=== Exercise ===
Your answer needs to include each line of the records in which the string "middle" can be found.

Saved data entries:
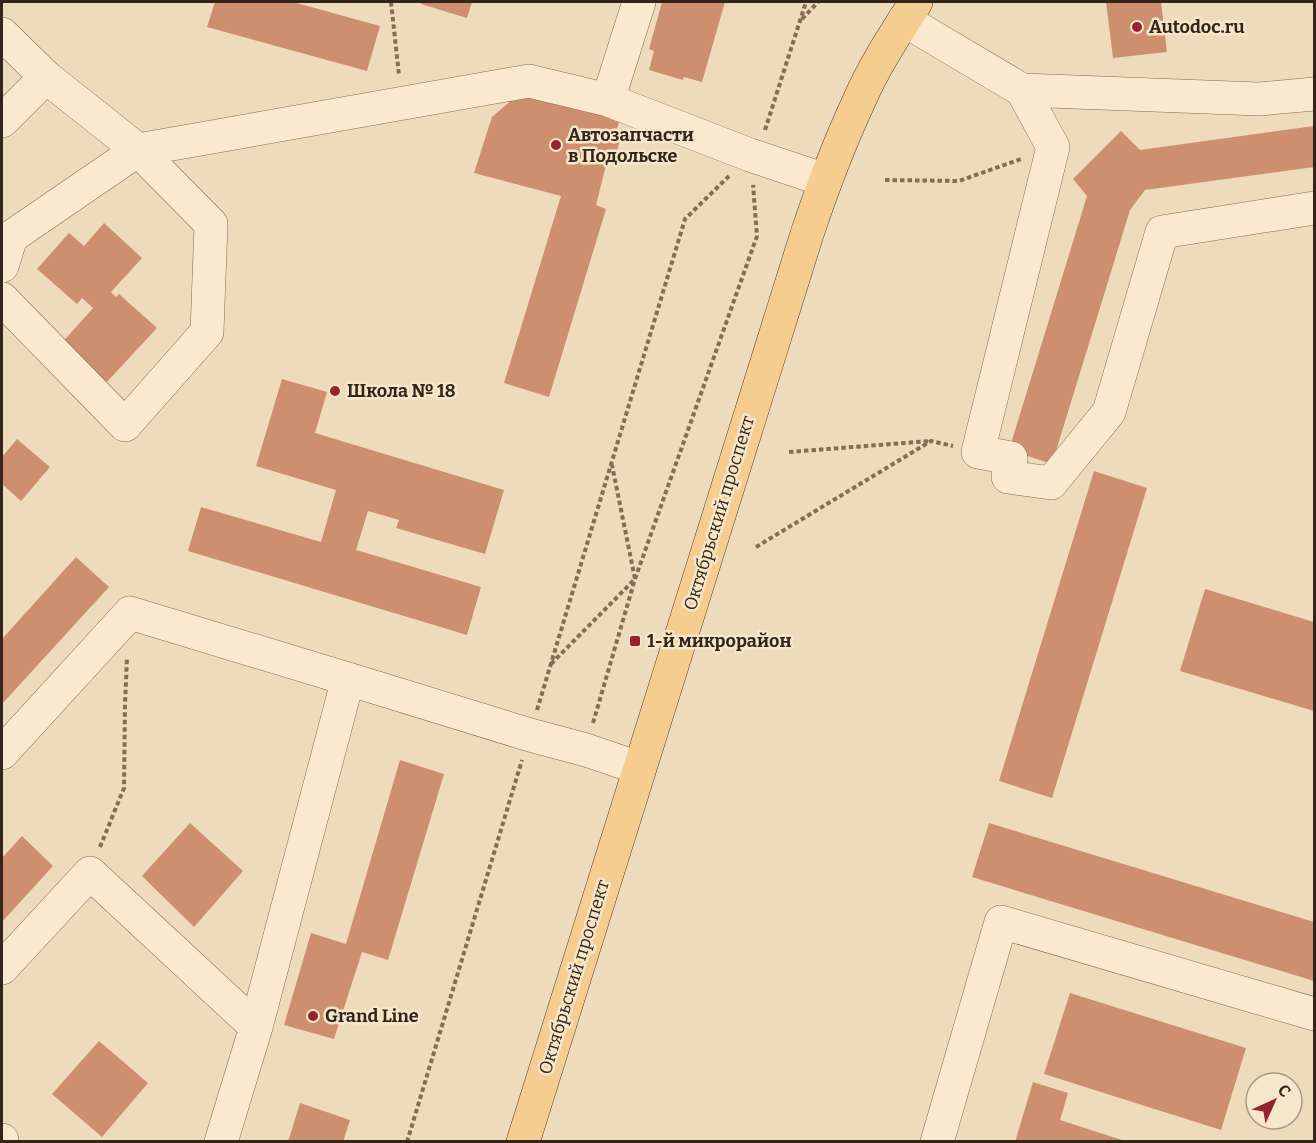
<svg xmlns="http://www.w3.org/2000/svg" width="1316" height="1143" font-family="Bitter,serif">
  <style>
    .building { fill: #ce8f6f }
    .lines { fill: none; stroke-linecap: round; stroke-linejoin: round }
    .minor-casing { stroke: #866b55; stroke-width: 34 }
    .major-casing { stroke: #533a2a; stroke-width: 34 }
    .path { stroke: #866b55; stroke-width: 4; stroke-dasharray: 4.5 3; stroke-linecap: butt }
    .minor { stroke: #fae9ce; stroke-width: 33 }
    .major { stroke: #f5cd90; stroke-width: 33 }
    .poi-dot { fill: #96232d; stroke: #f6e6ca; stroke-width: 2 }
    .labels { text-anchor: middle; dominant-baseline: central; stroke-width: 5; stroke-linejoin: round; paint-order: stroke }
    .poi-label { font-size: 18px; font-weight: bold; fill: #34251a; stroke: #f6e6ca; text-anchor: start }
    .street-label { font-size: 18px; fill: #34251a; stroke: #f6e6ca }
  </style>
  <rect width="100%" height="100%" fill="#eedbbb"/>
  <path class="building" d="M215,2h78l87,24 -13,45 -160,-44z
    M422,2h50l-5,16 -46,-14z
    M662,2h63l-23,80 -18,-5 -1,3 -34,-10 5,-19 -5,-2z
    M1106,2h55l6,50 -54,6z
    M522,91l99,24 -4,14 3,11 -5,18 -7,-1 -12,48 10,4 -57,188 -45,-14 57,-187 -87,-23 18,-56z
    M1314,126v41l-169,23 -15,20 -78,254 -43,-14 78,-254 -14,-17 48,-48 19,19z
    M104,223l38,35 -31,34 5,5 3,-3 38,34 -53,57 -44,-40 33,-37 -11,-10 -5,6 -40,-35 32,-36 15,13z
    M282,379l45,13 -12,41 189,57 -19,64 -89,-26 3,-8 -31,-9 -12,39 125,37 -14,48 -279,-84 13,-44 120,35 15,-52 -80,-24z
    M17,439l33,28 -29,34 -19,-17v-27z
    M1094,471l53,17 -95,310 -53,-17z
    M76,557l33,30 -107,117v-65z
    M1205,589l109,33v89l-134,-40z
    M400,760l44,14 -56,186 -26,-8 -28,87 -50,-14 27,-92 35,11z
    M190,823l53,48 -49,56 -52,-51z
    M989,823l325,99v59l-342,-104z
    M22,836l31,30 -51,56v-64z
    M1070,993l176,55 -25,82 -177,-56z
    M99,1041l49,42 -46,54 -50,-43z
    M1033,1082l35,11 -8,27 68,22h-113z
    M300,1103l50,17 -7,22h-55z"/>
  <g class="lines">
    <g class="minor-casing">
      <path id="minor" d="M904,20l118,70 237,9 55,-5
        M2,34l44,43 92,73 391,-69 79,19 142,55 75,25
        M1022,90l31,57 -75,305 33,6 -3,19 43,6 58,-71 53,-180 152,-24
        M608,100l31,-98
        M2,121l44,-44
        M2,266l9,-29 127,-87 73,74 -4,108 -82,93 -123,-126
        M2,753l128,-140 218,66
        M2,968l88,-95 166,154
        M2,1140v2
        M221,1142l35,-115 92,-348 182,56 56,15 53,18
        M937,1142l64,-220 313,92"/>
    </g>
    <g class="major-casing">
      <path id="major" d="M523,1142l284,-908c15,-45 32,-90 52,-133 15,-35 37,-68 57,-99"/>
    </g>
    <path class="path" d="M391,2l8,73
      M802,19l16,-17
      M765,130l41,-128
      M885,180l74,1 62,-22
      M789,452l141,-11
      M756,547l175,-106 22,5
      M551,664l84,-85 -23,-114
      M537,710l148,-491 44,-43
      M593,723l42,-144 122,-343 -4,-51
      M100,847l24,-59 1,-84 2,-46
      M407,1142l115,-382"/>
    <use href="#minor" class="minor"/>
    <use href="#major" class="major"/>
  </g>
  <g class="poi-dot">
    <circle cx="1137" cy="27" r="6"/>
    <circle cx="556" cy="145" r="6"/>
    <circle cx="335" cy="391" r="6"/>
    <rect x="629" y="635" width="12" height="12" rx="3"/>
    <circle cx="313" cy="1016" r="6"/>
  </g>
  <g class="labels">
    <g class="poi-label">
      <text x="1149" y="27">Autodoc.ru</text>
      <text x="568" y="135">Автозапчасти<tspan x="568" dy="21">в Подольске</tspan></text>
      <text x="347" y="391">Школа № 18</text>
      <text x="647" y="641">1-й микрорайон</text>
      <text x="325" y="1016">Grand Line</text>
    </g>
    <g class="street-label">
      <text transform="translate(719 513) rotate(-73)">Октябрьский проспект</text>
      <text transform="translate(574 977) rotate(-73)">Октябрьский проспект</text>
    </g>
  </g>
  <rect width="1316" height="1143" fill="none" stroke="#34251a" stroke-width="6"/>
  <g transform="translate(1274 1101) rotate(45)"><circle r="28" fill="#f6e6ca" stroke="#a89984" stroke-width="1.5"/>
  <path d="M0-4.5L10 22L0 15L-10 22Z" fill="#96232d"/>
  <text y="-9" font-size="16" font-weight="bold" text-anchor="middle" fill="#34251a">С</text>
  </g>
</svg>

=== Task result ===
    .labels { text-anchor: middle; dominant-baseline: central; stroke-width: 5; stroke-linejoin: round; paint-order: stroke }
  <text y="-9" font-size="16" font-weight="bold" text-anchor="middle" fill="#34251a">С</text>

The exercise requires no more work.